November 26, 2025 / 8:08 PM EST / CBS/AP
A Utah man who was spared execution this fall after developing dementia during his 37 years on death row died Wednesday of apparent natural causes, the state Department of Corrections said.
Ralph Leroy Menzies died at 1:45 p.m. local time at a hospital, the department said. His next of kin and the family of Maurine Hunsaker — the woman he was convicted of abducting and killing in 1986 — have been notified.
Menzies, 67, had been set to die by firing squad in September, but the Utah Supreme Court blocked the impending execution in August after his attorneys argued his dementia had become too severe. A judge had scheduled a new competency hearing for mid-December to reevaluate his mental state.
The Utah Department of Corrections said it would not release further details about Menzies’ condition or medical information.
Menzies was convicted of abducting Hunsaker nearly 40 years ago from a convenience store where she worked near Salt Lake City and killing her. The 26-year-old mother of three was found dead two days later. Menzies was sentenced to death in 1988.
“Maurine Hunsaker was a cherished wife and mother whose life was stolen in an act of horrific violence by Ralph Menzies,” Utah Attorney General Derek Brown said. “For decades, the state of Utah has pursued justice on her behalf. The path has been long and filled with pain, far more than any victim’s family should ever have to endure.”
Menzies would have been the seventh U.S. prisoner executed by firing squad since 1977. He had chosen that method when given the option decades earlier. The Utah Supreme Court this summer said the progression of his disease raised a significant question about his fitness for execution.
Police say Hunsaker was abducted from the store on Feb. 23, 1986, while Menzies was on parole. She called her husband to say she had been robbed and kidnapped and that her abductor planned to release her. Two days later, a hiker found her body at a picnic area in Big Cottonwood Canyon, about 16 miles away. She had been strangled and her throat was slashed.
Investigators say Hunsaker’s thumbprint was found in a car Menzies was driving, and her purse was recovered in his apartment. Menzies also had her wallet and other belongings when he was jailed on unrelated matters.
“We’re grateful that Ralph passed naturally and maintained his spiritedness and dignity until the end,” his legal team said in a statement.

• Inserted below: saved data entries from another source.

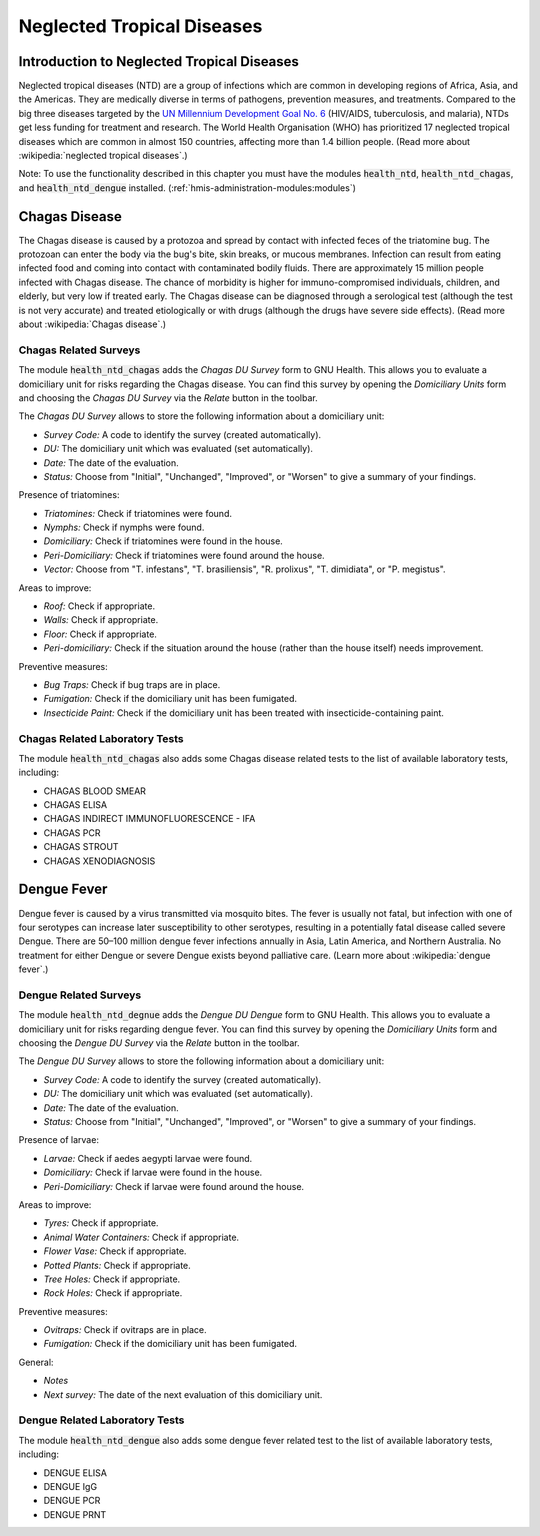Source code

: .. _modulesindetail-neglectedtropicaldiseases:neglected_tropical_diseases:

Neglected Tropical Diseases
===========================

.. _modulesindetail-neglectedtropicaldiseases:neglected_tropical_diseases-introduction_to_neglected_tropical_diseases:

Introduction to Neglected Tropical Diseases
-------------------------------------------

Neglected tropical diseases (NTD) are a group of infections which are common in developing regions of Africa, Asia, and the Americas. They are medically diverse in terms of pathogens, prevention measures, and treatments. Compared to the big three diseases targeted by the `UN Millennium Development Goal No. 6 <https://www.un.org/millenniumgoals/aids.shtml>`_ (HIV/AIDS, tuberculosis, and malaria), NTDs get less funding for treatment and research. The World Health Organisation (WHO) has prioritized 17 neglected tropical diseases which are common in almost 150 countries, affecting more than 1.4 billion people. (Read more about :wikipedia:`neglected tropical diseases`.)

Note: To use the functionality described in this chapter you must have the modules :code:`health_ntd`, :code:`health_ntd_chagas`, and :code:`health_ntd_dengue` installed. (:ref:`hmis-administration-modules:modules`)

.. _modulesindetail-neglectedtropicaldiseases:neglected_tropical_diseases-chagas_disease:

Chagas Disease
--------------

The Chagas disease is caused by a protozoa and spread by contact with infected feces of the triatomine bug. The protozoan can enter the body via the bug's bite, skin breaks, or mucous membranes. Infection can result from eating infected food and coming into contact with contaminated bodily fluids. There are approximately 15 million people infected with Chagas disease. The chance of morbidity is higher for immuno-compromised individuals, children, and elderly, but very low if treated early. The Chagas disease can be diagnosed through a serological test (although the test is not very accurate) and treated etiologically or with drugs (although the drugs have severe side effects). (Read more about :wikipedia:`Chagas disease`.)

.. _modulesindetail-neglectedtropicaldiseases:neglected_tropical_diseases-chagas_disease-chagas_related_surveys:

Chagas Related Surveys
^^^^^^^^^^^^^^^^^^^^^^


The module :code:`health_ntd_chagas` adds the *Chagas DU Survey* form to GNU Health. This allows you to evaluate a domiciliary unit for risks regarding the Chagas disease. You can find this survey by opening the *Domiciliary Units* form and choosing the *Chagas DU Survey* via the *Relate* button in the toolbar.

The *Chagas DU Survey* allows to store the following information about a domiciliary unit:

* *Survey Code:* A code to identify the survey (created automatically).
* *DU:* The domiciliary unit which was evaluated (set automatically).
* *Date:* The date of the evaluation.
* *Status:* Choose from "Initial", "Unchanged", "Improved", or "Worsen" to give a summary of your findings.

Presence of triatomines: 

* *Triatomines:* Check if triatomines were found.
* *Nymphs:* Check if nymphs were found.
* *Domiciliary:* Check if triatomines were found in the house.
* *Peri-Domiciliary:* Check if triatomines were found around the house.
* *Vector:* Choose from "T. infestans", "T. brasiliensis", "R. prolixus", "T. dimidiata", or "P. megistus".

Areas to improve:

* *Roof:* Check if appropriate.
* *Walls:* Check if appropriate.
* *Floor:* Check if appropriate.
* *Peri-domiciliary:* Check if the situation around the house (rather than the house itself) needs improvement.

Preventive measures:

* *Bug Traps:* Check if bug traps are in place.
* *Fumigation:* Check if the domiciliary unit has been fumigated.
* *Insecticide Paint:* Check if the domiciliary unit has been treated with insecticide-containing paint.

.. _modulesindetail-neglectedtropicaldiseases:neglected_tropical_diseases-chagas_disease-chagas_related_laboratory_tests:

Chagas Related Laboratory Tests
^^^^^^^^^^^^^^^^^^^^^^^^^^^^^^^

The module :code:`health_ntd_chagas` also adds some Chagas disease related tests to the list of available laboratory tests, including:

* CHAGAS BLOOD SMEAR
* CHAGAS ELISA
* CHAGAS INDIRECT IMMUNOFLUORESCENCE - IFA
* CHAGAS PCR
* CHAGAS STROUT
* CHAGAS XENODIAGNOSIS

.. _modulesindetail-neglectedtropicaldiseases:neglected_tropical_diseases-dengue_fever:

Dengue Fever
------------

Dengue fever is caused by a virus transmitted via mosquito bites. The fever is usually not fatal, but infection with one of four serotypes can increase later susceptibility to other serotypes, resulting in a potentially fatal disease called severe Dengue. There are 50–100 million dengue fever infections annually in Asia, Latin America, and Northern Australia. No treatment for either Dengue or severe Dengue exists beyond palliative care. (Learn more about :wikipedia:`dengue fever`.)

.. _modulesindetail-neglectedtropicaldiseases:neglected_tropical_diseases-dengue_fever-dengue_related_surveys:

Dengue Related Surveys
^^^^^^^^^^^^^^^^^^^^^^


The module :code:`health_ntd_degnue` adds the *Dengue DU Dengue* form to GNU Health. This allows you to evaluate a domiciliary unit for risks regarding dengue fever. You can find this survey by opening the *Domiciliary Units* form and choosing the *Dengue DU Survey* via the *Relate* button in the toolbar.

The *Dengue DU Survey* allows to store the following information about a domiciliary unit:

* *Survey Code:* A code to identify the survey (created automatically).
* *DU:* The domiciliary unit which was evaluated (set automatically).
* *Date:* The date of the evaluation.
* *Status:* Choose from "Initial", "Unchanged", "Improved", or "Worsen" to give a summary of your findings.

Presence of larvae: 

* *Larvae:* Check if aedes aegypti larvae were found.
* *Domiciliary:* Check if larvae were found in the house.
* *Peri-Domiciliary:* Check if larvae were found around the house.

Areas to improve:

* *Tyres:* Check if appropriate.
* *Animal Water Containers:* Check if appropriate.
* *Flower Vase:* Check if appropriate.
* *Potted Plants:* Check if appropriate.
* *Tree Holes:* Check if appropriate.
* *Rock Holes:* Check if appropriate.

Preventive measures:

* *Ovitraps:* Check if ovitraps are in place.
* *Fumigation:* Check if the domiciliary unit has been fumigated.

General:

* *Notes*
* *Next survey:* The date of the next evaluation of this domiciliary unit.

.. _modulesindetail-neglectedtropicaldiseases:neglected_tropical_diseases-dengue_fever-dengue_related_laboratory_tests:

Dengue Related Laboratory Tests
^^^^^^^^^^^^^^^^^^^^^^^^^^^^^^^

The module :code:`health_ntd_dengue` also adds some dengue fever related test to the list of available laboratory tests, including:

* DENGUE ELISA
* DENGUE IgG
* DENGUE PCR
* DENGUE PRNT
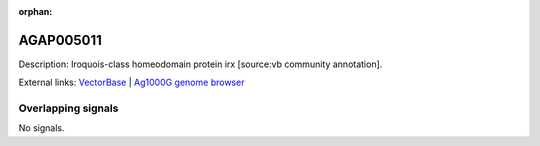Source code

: :orphan:

AGAP005011
=============





Description: Iroquois-class homeodomain protein irx [source:vb community annotation].

External links:
`VectorBase <https://www.vectorbase.org/Anopheles_gambiae/Gene/Summary?g=AGAP005011>`_ |
`Ag1000G genome browser <https://www.malariagen.net/apps/ag1000g/phase1-AR3/index.html?genome_region=2L:8078106-8138755#genomebrowser>`_

Overlapping signals
-------------------



No signals.


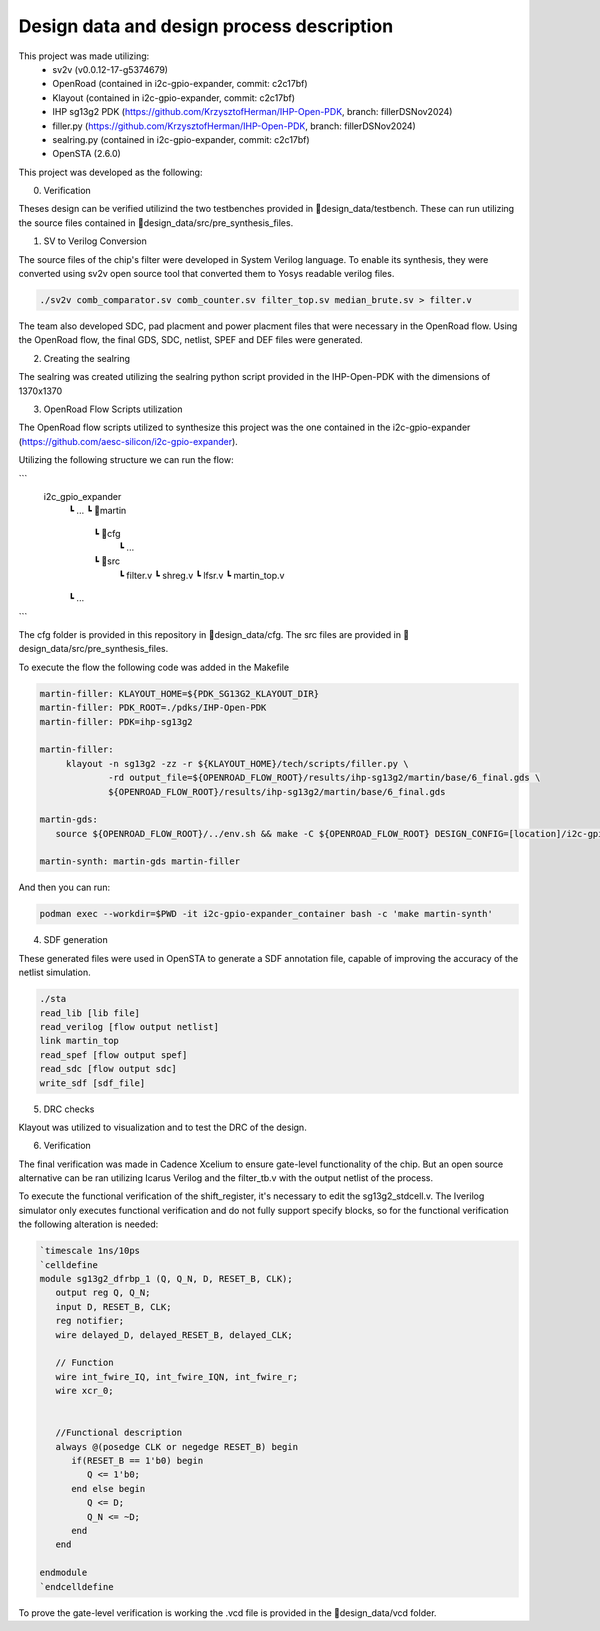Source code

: Design data and design process description
############################################


This project was made utilizing: 
    - sv2v (v0.0.12-17-g5374679)
    - OpenRoad (contained in i2c-gpio-expander, commit: c2c17bf)
    - Klayout (contained in i2c-gpio-expander, commit: c2c17bf)
    - IHP sg13g2 PDK (https://github.com/KrzysztofHerman/IHP-Open-PDK, branch: fillerDSNov2024)
    - filler.py (https://github.com/KrzysztofHerman/IHP-Open-PDK, branch: fillerDSNov2024)
    - sealring.py (contained in i2c-gpio-expander, commit: c2c17bf)
    - OpenSTA (2.6.0)

This project was developed as the following:

0. Verification

Theses design can be verified utilizind the two testbenches provided in 📁design_data/testbench. These can run utilizing the source files contained in 📁design_data/src/pre_synthesis_files.


1. SV to Verilog Conversion

The source files of the chip's filter were developed in System Verilog language. \
To enable its synthesis, they were converted using sv2v open source tool that converted them to Yosys readable \
verilog files.

.. code-block:: language

   ./sv2v comb_comparator.sv comb_counter.sv filter_top.sv median_brute.sv > filter.v

The team also developed SDC, pad placment and power placment files that were necessary in the OpenRoad flow. \
Using the OpenRoad flow, the final GDS, SDC, netlist, SPEF and DEF files were generated. 

2. Creating the sealring

The sealring was created utilizing the sealring python script provided in the IHP-Open-PDK with the dimensions of 1370x1370
      

3. OpenRoad Flow Scripts utilization

The OpenRoad flow scripts utilized to synthesize this project was the one contained in the i2c-gpio-expander \
(https://github.com/aesc-silicon/i2c-gpio-expander). 

Utilizing the following structure we can run the flow:

```
  i2c_gpio_expander
   ┗ ...
   ┗ 📁martin
      ┗ 📁cfg
         ┗ ...
      ┗ 📁src
         ┗ filter.v
         ┗ shreg.v
         ┗ lfsr.v
         ┗ martin_top.v
   ┗ ...
```

The cfg folder is provided in this repository in 📁design_data/cfg. The src files are provided in 📁design_data/src/pre_synthesis_files.

To execute the flow the following code was added in the Makefile

.. code-block:: language

   martin-filler: KLAYOUT_HOME=${PDK_SG13G2_KLAYOUT_DIR}
   martin-filler: PDK_ROOT=./pdks/IHP-Open-PDK
   martin-filler: PDK=ihp-sg13g2

   martin-filler:
	klayout -n sg13g2 -zz -r ${KLAYOUT_HOME}/tech/scripts/filler.py \
		-rd output_file=${OPENROAD_FLOW_ROOT}/results/ihp-sg13g2/martin/base/6_final.gds \
		${OPENROAD_FLOW_ROOT}/results/ihp-sg13g2/martin/base/6_final.gds

   martin-gds:
      source ${OPENROAD_FLOW_ROOT}/../env.sh && make -C ${OPENROAD_FLOW_ROOT} DESIGN_CONFIG=[location]/i2c-gpio-expander/martin/cfg/config.mk

   martin-synth: martin-gds martin-filler


And then you can run:

.. code-block:: language

   podman exec --workdir=$PWD -it i2c-gpio-expander_container bash -c 'make martin-synth'


4. SDF generation

These generated files were used in OpenSTA to generate a SDF annotation file, capable of improving the accuracy \
of the netlist simulation.

.. code-block:: language

   ./sta
   read_lib [lib file]
   read_verilog [flow output netlist]
   link martin_top
   read_spef [flow output spef]
   read_sdc [flow output sdc]
   write_sdf [sdf_file]

5. DRC checks

Klayout was utilized to visualization and to test the DRC of the design.

6. Verification

The final verification was made in Cadence Xcelium to ensure gate-level functionality of the chip. But an open source alternative can be ran utilizing Icarus Verilog and the filter_tb.v \
with the output netlist of the process. 

To execute the functional verification of the shift_register, it's necessary to edit the sg13g2_stdcell.v. The Iverilog simulator only executes functional verification and do not \
fully support specify blocks, so for the functional verification the following alteration is needed:


.. code-block:: verilog

   `timescale 1ns/10ps
   `celldefine
   module sg13g2_dfrbp_1 (Q, Q_N, D, RESET_B, CLK);
      output reg Q, Q_N;
      input D, RESET_B, CLK;
      reg notifier;
      wire delayed_D, delayed_RESET_B, delayed_CLK;

      // Function
      wire int_fwire_IQ, int_fwire_IQN, int_fwire_r;
      wire xcr_0;

      
      //Functional description
      always @(posedge CLK or negedge RESET_B) begin
         if(RESET_B == 1'b0) begin
            Q <= 1'b0;
         end else begin
            Q <= D;
            Q_N <= ~D;
         end
      end

   endmodule
   `endcelldefine


To prove the gate-level verification is working the .vcd file is provided in the 📁design_data/vcd folder.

Utah’s last execution, by lethal injection, occurred just over a year ago. The state hasn’t used a firing squad since Ronnie Lee Gardner was executed in 2010.
Earlier this month, South Carolina executed a man by firing squad. Stephen Bryant, 44, was convicted in the 2004 killing of Willard “TJ” Tietjen; prosecutors said Bryant shot Tietjen, burned his eyes with cigarettes and painted a message on the wall with his blood. Bryant was the third man this year in South Carolina to die by its newly adopted firing-squad option. In March, the state carried out the nation’s first firing-squad execution in 15 years after a pause in executions tied to a lack of lethal-injection drugs.